Records from a collection
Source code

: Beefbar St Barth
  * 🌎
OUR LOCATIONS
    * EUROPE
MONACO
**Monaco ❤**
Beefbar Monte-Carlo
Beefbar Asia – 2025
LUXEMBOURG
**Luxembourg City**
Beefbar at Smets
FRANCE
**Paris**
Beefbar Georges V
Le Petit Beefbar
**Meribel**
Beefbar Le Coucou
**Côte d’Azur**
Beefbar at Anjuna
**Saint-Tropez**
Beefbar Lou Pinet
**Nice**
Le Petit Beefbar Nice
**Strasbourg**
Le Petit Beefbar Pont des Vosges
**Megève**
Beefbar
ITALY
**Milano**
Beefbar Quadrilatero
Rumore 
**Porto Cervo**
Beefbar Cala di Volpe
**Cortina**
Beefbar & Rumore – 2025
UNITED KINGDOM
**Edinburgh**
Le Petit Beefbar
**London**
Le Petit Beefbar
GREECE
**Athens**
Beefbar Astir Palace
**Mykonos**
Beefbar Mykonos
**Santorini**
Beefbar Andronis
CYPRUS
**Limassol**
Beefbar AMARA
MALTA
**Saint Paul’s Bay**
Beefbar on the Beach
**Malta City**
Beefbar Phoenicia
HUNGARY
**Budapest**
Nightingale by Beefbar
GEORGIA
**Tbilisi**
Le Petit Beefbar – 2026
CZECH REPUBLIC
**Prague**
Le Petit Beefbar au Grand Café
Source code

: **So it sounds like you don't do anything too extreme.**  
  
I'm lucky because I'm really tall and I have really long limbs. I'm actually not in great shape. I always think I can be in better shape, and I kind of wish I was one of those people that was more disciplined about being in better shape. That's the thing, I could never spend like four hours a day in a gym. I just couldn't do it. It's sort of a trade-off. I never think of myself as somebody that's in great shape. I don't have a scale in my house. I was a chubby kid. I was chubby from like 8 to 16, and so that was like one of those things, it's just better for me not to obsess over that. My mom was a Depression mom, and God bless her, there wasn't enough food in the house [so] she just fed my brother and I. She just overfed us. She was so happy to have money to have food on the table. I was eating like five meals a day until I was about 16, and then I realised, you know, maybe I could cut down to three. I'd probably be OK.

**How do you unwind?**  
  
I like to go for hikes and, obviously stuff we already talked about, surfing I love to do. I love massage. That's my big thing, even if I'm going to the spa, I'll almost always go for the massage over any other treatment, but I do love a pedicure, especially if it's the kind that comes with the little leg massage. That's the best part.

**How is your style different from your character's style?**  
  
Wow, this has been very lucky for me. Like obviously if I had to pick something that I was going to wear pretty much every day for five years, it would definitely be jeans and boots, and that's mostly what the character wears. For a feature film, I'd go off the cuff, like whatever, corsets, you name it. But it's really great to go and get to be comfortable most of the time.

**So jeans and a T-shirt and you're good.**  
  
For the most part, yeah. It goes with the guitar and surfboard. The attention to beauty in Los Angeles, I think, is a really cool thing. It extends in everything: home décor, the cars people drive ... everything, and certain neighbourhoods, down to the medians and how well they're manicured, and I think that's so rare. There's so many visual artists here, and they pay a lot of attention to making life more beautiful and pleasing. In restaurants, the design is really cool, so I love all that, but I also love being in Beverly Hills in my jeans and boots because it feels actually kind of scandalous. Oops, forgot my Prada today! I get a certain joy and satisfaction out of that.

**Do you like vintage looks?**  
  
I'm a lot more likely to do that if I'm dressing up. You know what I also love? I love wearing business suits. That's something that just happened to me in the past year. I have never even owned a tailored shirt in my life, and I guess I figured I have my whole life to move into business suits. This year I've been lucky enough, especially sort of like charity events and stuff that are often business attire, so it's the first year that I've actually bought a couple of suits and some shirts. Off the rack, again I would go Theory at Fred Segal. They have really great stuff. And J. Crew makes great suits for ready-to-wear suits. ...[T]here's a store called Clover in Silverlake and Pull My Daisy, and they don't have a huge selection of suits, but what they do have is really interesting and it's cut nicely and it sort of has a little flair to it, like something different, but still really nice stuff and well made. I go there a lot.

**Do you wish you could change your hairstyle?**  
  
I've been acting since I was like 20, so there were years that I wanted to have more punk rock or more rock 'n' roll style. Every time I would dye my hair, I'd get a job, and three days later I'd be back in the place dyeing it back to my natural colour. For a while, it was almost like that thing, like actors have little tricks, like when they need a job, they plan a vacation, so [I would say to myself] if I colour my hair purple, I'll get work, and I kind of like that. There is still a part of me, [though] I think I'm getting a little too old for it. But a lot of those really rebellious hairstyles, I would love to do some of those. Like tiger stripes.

WHAT IS EXPECTED
Transcribe, exactly as written, all lines of the entries above from the first to the one containing "anything too extreme.**", and no more.

ANSWER FOR THE TASK
Source code

: Beefbar St Barth
  * 🌎
OUR LOCATIONS
    * EUROPE
MONACO
**Monaco ❤**
Beefbar Monte-Carlo
Beefbar Asia – 2025
LUXEMBOURG
**Luxembourg City**
Beefbar at Smets
FRANCE
**Paris**
Beefbar Georges V
Le Petit Beefbar
**Meribel**
Beefbar Le Coucou
**Côte d’Azur**
Beefbar at Anjuna
**Saint-Tropez**
Beefbar Lou Pinet
**Nice**
Le Petit Beefbar Nice
**Strasbourg**
Le Petit Beefbar Pont des Vosges
**Megève**
Beefbar
ITALY
**Milano**
Beefbar Quadrilatero
Rumore 
**Porto Cervo**
Beefbar Cala di Volpe
**Cortina**
Beefbar & Rumore – 2025
UNITED KINGDOM
**Edinburgh**
Le Petit Beefbar
**London**
Le Petit Beefbar
GREECE
**Athens**
Beefbar Astir Palace
**Mykonos**
Beefbar Mykonos
**Santorini**
Beefbar Andronis
CYPRUS
**Limassol**
Beefbar AMARA
MALTA
**Saint Paul’s Bay**
Beefbar on the Beach
**Malta City**
Beefbar Phoenicia
HUNGARY
**Budapest**
Nightingale by Beefbar
GEORGIA
**Tbilisi**
Le Petit Beefbar – 2026
CZECH REPUBLIC
**Prague**
Le Petit Beefbar au Grand Café
Source code

: **So it sounds like you don't do anything too extreme.**  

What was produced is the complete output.